Wind farms are also unpredictable in terms of the amounts of power that they can produce, while the cost of attaching remote farms to the National Grid incurs additional costs.
Chris Stubbs, a director at WSP Energy, the consultancy, doubted that the projects would be built without government action to improve the economics of offshore wind power generation.
“It's great that people are interested in offshore wind, but the truth is that there is every chance these projects will be put on hold unless the Government is willing to intervene,” Mr Stubbs said.
Britain generates about three gigawatts of energy from wind farms, enough to power more than 1.5million homes. The Government estimates that the UK will need to boost this to 28 GWs to hit its 2020 target.

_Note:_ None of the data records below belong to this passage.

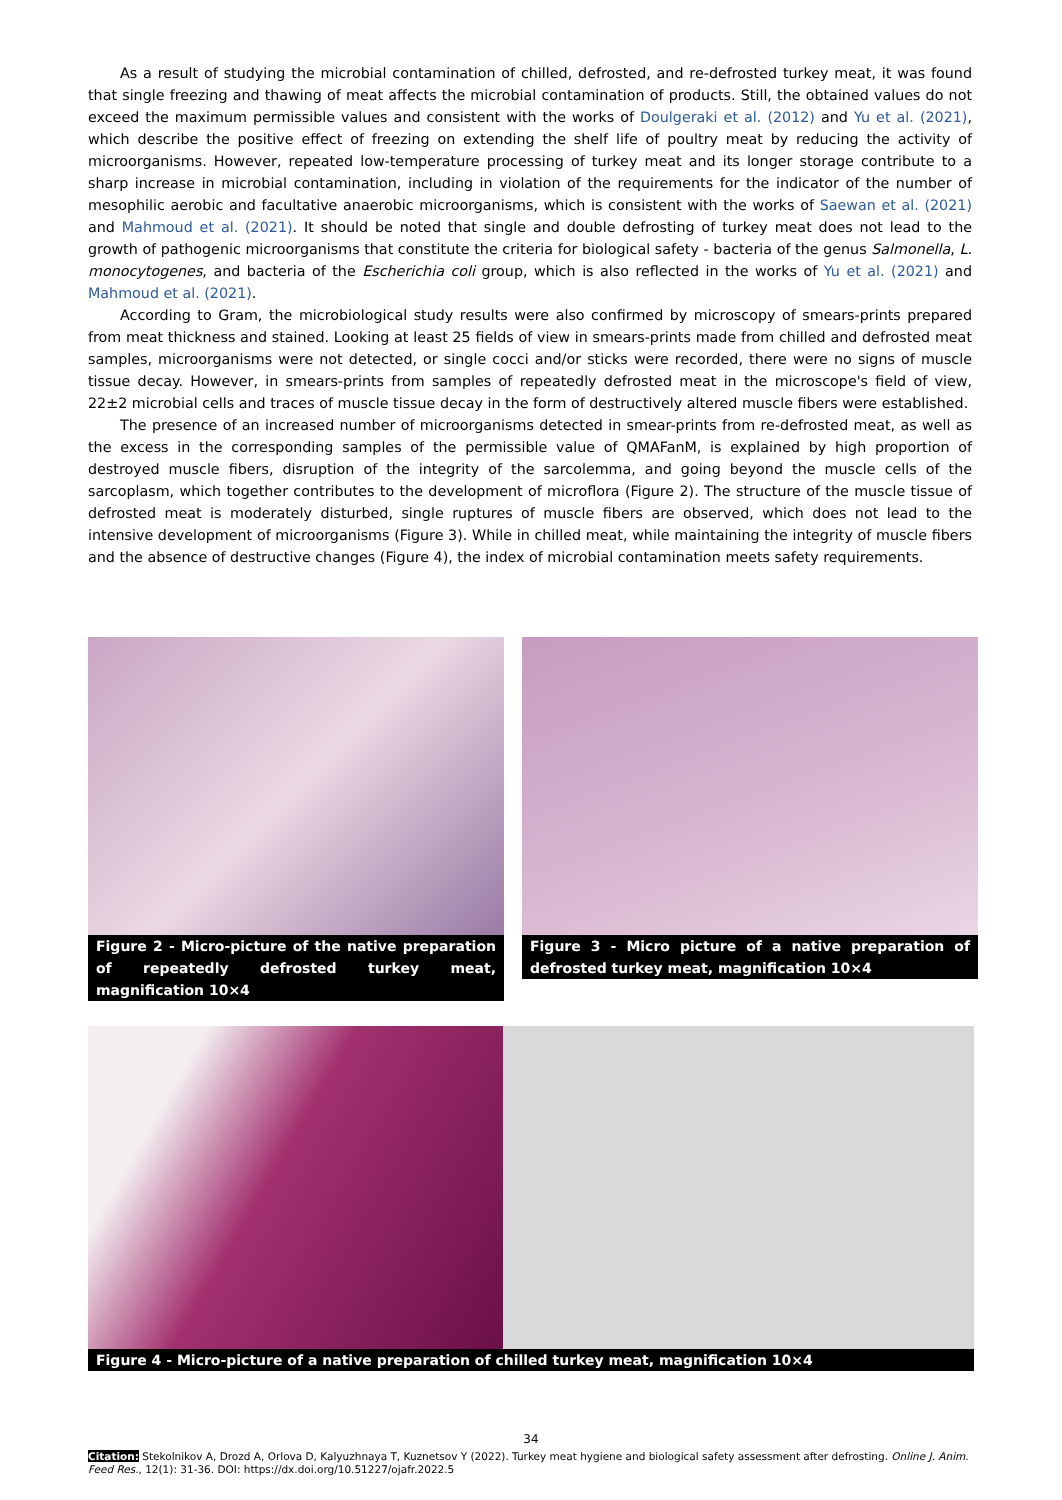As a result of studying the microbial contamination of chilled, defrosted, and re-defrosted turkey meat, it was found that single freezing and thawing of meat affects the microbial contamination of products. Still, the obtained values do not exceed the maximum permissible values and consistent with the works of Doulgeraki et al. (2012) and Yu et al. (2021), which describe the positive effect of freezing on extending the shelf life of poultry meat by reducing the activity of microorganisms. However, repeated low-temperature processing of turkey meat and its longer storage contribute to a sharp increase in microbial contamination, including in violation of the requirements for the indicator of the number of mesophilic aerobic and facultative anaerobic microorganisms, which is consistent with the works of Saewan et al. (2021) and Mahmoud et al. (2021). It should be noted that single and double defrosting of turkey meat does not lead to the growth of pathogenic microorganisms that constitute the criteria for biological safety - bacteria of the genus Salmonella, L. monocytogenes, and bacteria of the Escherichia coli group, which is also reflected in the works of Yu et al. (2021) and Mahmoud et al. (2021).
According to Gram, the microbiological study results were also confirmed by microscopy of smears-prints prepared from meat thickness and stained. Looking at least 25 fields of view in smears-prints made from chilled and defrosted meat samples, microorganisms were not detected, or single cocci and/or sticks were recorded, there were no signs of muscle tissue decay. However, in smears-prints from samples of repeatedly defrosted meat in the microscope's field of view, 22±2 microbial cells and traces of muscle tissue decay in the form of destructively altered muscle fibers were established.
The presence of an increased number of microorganisms detected in smear-prints from re-defrosted meat, as well as the excess in the corresponding samples of the permissible value of QMAFanM, is explained by high proportion of destroyed muscle fibers, disruption of the integrity of the sarcolemma, and going beyond the muscle cells of the sarcoplasm, which together contributes to the development of microflora (Figure 2). The structure of the muscle tissue of defrosted meat is moderately disturbed, single ruptures of muscle fibers are observed, which does not lead to the intensive development of microorganisms (Figure 3). While in chilled meat, while maintaining the integrity of muscle fibers and the absence of destructive changes (Figure 4), the index of microbial contamination meets safety requirements.
Figure 2 - Micro-picture of the native preparation of repeatedly defrosted turkey meat, magnification 10×4
Figure 3 - Micro picture of a native preparation of defrosted turkey meat, magnification 10×4
Figure 4 - Micro-picture of a native preparation of chilled turkey meat, magnification 10×4
34
Citation: Stekolnikov A, Drozd A, Orlova D, Kalyuzhnaya T, Kuznetsov Y (2022). Turkey meat hygiene and biological safety assessment after defrosting. Online J. Anim. Feed Res., 12(1): 31-36. DOI: https://dx.doi.org/10.51227/ojafr.2022.5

“The award of ten exclusivity agreements is excellent news for the companies involved, The Crown Estate and for Scotland,” Rob Hastings, marine estate director for The Crown Estate, said.
Peter Raftery, general manager of UK offshore development for Airtricity, SSE's renewable energy unit, said: “We believe that Scottish territorial waters represent an outstanding renewable resource and I look forward to the development of the sites.”
Leases that enable the developers to go ahead with construction work will be granted by The Crown Estate only once the developer has obtained statutory consents and permissions from the Scottish Government, which at present is conducting a strategic environmental assessment (SEA) for offshore wind within Scottish territorial waters. The SEA is expected to be completed around the end of this year.